# Mating season



## Whitefeather (Sep 2, 2002)

Terry,
How long does this abusive behavior go on with the male mallards?

This morning I heard Daisy carrying on & Chuck thought she was just talking. I told him no, that's her distress quack. Sure enough I looked out & there were *8 males* attempting to fly up to the yard. I spent 30+ minutes keeping them at bay. I might add, I was successful. I may have looked silly but got the job done. Daisy was able to eat in peace. 

There is another female that hasn't found her way to our yard as yet.  
She had a terrible time yesterday across the lake. 
It just makes me sick to my stomach. 
The season can't end soon enough. 

Cindy


----------



## stach_n_flash (Mar 15, 2006)

poor duck 

well hopfully it can find your house (paradise)


----------



## Skyeking (Jan 17, 2003)

Cindy,

I was curious myself, as to when the "harrasment" ends.  It seems such a terrible time for the female ducks.

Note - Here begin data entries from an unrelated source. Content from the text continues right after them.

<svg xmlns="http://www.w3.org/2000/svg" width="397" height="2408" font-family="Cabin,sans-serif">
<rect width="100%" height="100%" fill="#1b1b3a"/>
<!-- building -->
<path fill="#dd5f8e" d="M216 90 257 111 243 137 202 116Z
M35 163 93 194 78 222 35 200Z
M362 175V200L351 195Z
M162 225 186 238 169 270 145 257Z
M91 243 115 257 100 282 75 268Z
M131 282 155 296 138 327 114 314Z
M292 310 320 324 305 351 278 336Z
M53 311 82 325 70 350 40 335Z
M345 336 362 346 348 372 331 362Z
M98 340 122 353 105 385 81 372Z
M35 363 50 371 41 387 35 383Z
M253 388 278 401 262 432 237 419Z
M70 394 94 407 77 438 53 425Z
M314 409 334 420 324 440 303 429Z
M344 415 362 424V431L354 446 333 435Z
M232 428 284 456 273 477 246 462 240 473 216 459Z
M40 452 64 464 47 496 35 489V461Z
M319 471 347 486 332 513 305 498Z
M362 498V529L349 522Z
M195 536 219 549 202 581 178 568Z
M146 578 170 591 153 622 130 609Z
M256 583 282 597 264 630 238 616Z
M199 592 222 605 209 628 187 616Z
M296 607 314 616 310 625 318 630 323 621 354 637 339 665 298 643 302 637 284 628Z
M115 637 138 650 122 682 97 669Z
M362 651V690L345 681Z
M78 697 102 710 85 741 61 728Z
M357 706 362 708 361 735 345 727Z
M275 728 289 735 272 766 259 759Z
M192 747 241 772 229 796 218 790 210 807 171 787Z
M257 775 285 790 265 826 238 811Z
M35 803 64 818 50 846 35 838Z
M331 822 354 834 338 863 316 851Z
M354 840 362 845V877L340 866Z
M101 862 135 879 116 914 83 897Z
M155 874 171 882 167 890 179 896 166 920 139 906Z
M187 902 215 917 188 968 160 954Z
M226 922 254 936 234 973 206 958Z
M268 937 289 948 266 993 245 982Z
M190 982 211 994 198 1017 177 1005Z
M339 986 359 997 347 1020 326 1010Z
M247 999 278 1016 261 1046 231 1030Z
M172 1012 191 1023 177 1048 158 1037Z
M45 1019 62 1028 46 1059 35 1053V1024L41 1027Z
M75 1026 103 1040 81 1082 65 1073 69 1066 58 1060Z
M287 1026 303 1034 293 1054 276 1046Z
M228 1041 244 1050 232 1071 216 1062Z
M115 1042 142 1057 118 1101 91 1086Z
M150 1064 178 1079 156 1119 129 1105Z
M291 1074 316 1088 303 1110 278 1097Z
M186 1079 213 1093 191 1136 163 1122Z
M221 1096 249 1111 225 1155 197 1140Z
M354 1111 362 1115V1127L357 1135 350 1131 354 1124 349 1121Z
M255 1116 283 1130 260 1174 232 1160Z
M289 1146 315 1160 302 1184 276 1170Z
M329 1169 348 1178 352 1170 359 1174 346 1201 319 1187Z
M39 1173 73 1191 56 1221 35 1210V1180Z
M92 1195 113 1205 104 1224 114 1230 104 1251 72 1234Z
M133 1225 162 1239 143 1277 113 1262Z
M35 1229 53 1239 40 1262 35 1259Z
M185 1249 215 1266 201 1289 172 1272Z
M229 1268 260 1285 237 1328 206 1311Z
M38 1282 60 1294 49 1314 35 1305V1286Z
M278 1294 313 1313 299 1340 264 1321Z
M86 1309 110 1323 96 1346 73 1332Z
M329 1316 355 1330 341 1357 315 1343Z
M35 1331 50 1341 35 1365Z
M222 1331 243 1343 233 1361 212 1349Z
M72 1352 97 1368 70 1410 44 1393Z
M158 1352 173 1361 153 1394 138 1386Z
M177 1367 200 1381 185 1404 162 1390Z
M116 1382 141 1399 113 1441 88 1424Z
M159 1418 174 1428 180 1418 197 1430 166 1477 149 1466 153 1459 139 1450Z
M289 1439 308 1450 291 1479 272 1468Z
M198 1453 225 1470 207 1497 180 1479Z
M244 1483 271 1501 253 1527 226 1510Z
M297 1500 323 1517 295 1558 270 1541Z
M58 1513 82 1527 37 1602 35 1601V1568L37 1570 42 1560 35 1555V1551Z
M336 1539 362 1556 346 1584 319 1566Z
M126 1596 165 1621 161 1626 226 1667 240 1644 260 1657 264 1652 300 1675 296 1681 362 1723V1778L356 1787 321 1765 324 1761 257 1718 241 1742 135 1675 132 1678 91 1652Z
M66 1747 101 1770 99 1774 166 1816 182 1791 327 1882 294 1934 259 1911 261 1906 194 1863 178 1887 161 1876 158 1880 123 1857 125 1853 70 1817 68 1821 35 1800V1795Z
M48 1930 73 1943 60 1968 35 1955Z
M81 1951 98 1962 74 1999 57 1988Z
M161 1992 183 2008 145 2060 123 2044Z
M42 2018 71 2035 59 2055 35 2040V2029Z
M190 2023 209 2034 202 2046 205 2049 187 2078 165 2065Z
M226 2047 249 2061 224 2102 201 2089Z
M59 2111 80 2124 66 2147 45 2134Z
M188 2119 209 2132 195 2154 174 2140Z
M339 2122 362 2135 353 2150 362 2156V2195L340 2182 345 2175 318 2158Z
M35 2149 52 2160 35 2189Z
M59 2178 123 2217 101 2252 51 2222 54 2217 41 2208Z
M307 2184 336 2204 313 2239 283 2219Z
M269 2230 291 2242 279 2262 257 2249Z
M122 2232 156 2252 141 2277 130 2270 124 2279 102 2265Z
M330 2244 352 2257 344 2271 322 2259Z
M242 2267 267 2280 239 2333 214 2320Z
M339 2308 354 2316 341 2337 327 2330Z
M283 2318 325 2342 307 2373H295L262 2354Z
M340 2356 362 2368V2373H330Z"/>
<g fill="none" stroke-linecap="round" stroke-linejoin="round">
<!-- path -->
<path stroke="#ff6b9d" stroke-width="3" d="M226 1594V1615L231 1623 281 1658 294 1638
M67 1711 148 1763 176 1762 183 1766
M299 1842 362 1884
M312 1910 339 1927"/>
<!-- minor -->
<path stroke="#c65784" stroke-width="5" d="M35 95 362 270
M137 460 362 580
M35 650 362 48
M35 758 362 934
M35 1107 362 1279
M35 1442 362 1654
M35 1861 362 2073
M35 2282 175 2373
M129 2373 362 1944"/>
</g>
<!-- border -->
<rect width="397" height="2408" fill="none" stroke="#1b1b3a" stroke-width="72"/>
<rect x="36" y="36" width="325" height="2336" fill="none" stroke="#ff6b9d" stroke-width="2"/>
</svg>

I'm glad you are there to protect Daisy. What would life be like for her without your help. I shudder to think.  I hope the other little duck lady finds your protective yard too.

Is this kind of behavior exagerated because the ratio of females to males is way down or would this happen regardless....I wonder  ?


----------



## TAWhatley (Mar 6, 2001)

Well, they are still going strong here too. It usually slows down by the end of May around here.

Terry


----------